Questo percorso, tortuoso ma in continua ascesa, sarebbe tuttavia impossibile o perlomeno molto più difficile senza l’aiuto dei suoi due unici amici e di Jun-ho, impiegato dello studio con anche un ruolo di assistente, autista, factotum per gli avvocati. Questo giovane, infatti, particolarmente corteggiato dalle colleghe perché bello, gentile e sensibile, le farà scoprire la più forte e problematica delle emozioni per una persona autistica: l’amore, quello che se ne frega degli standard e dei giudizi, ma che costringe a una brusca uscita dalla propria comfort zone e fa emergere tutti i limiti personali.
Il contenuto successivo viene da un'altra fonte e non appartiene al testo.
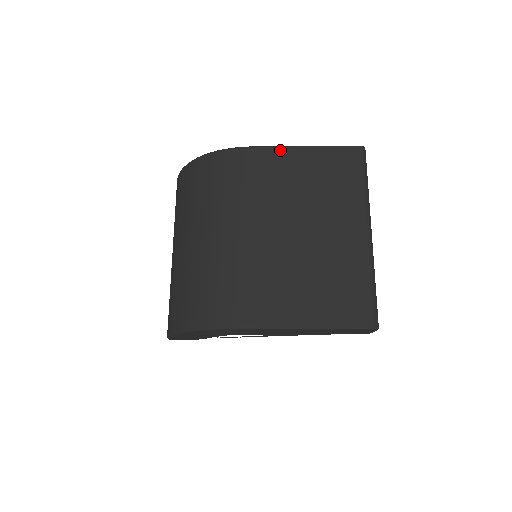
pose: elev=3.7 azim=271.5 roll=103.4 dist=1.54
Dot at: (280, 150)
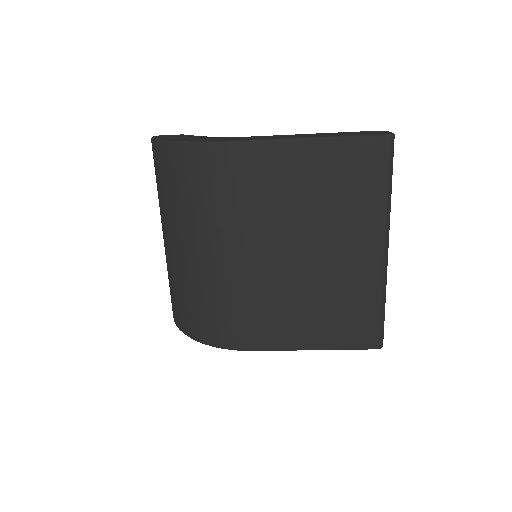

Avvocata Woo è una serie intrisa di buoni sentimenti, di quelli che siamo abituati a prendere in giro e a etichettare come “buonismo” (visto come vanno le cose ultimamente, non sarà forse il caso di rifletterci un po’ su?). Ma è anche una serie che mette in scena il dramma della diversità che si confronta con un mondo, quello sudcoreano, intriso di obblighi sociali, etichette, buoncostume, così come di competizione e lotta per la “redenzione sociale” o il mantenimento del proprio status ereditato, che difficilmente accetta, e forse comprende, la devianza. L’autismo, in particolare, è un disagio particolarmente comune e poco affrontato in Corea. Un’altra serie affronta a nostro avviso piuttosto bene, anche qui con qualche eccesso da soap, questo tema unitamente a quello dell’educazione folle a cui sono sottoposti moltissimi bambini e bambine, fatta di doposcuola serali per “bambini dotati” e infinite sessioni di studio o esame, nella speranza che si dimostrino almeno un po’ geniali e possano così accedere agli studi universitari. Sì, perché il curriculum di studenti e studentesse sudcoreani inizia a essere composto da madri sempre più ansiose e competitive alle scuole elementari (quando non prima, se possibile) e solo una piccola percentuale di questi bambini e bambine potrà completare la propria educazione e accedere a occupazioni che possano elevare lo status familiare. Questa serie è Green Mothers’ Club, sempre disponibile su Netflix.
Tornando a noi, seguendo le lunghe puntate che compongono la serie Avvocata Woo ci si troverà a sorridere, a commuoversi, a riflettere sulla diversità e sullo spazio che le è concesso nella nostra società e che noi stessi/e le riserviamo. Può darsi anche che ciascuna e ciascuno possa ritrovare in sé un piccolo pezzo di Woo Young-woo, che al diritto e al rovescio resta sempre uguale, come “kayak”, “atta”, “radar”, “omonomo”, “esose”.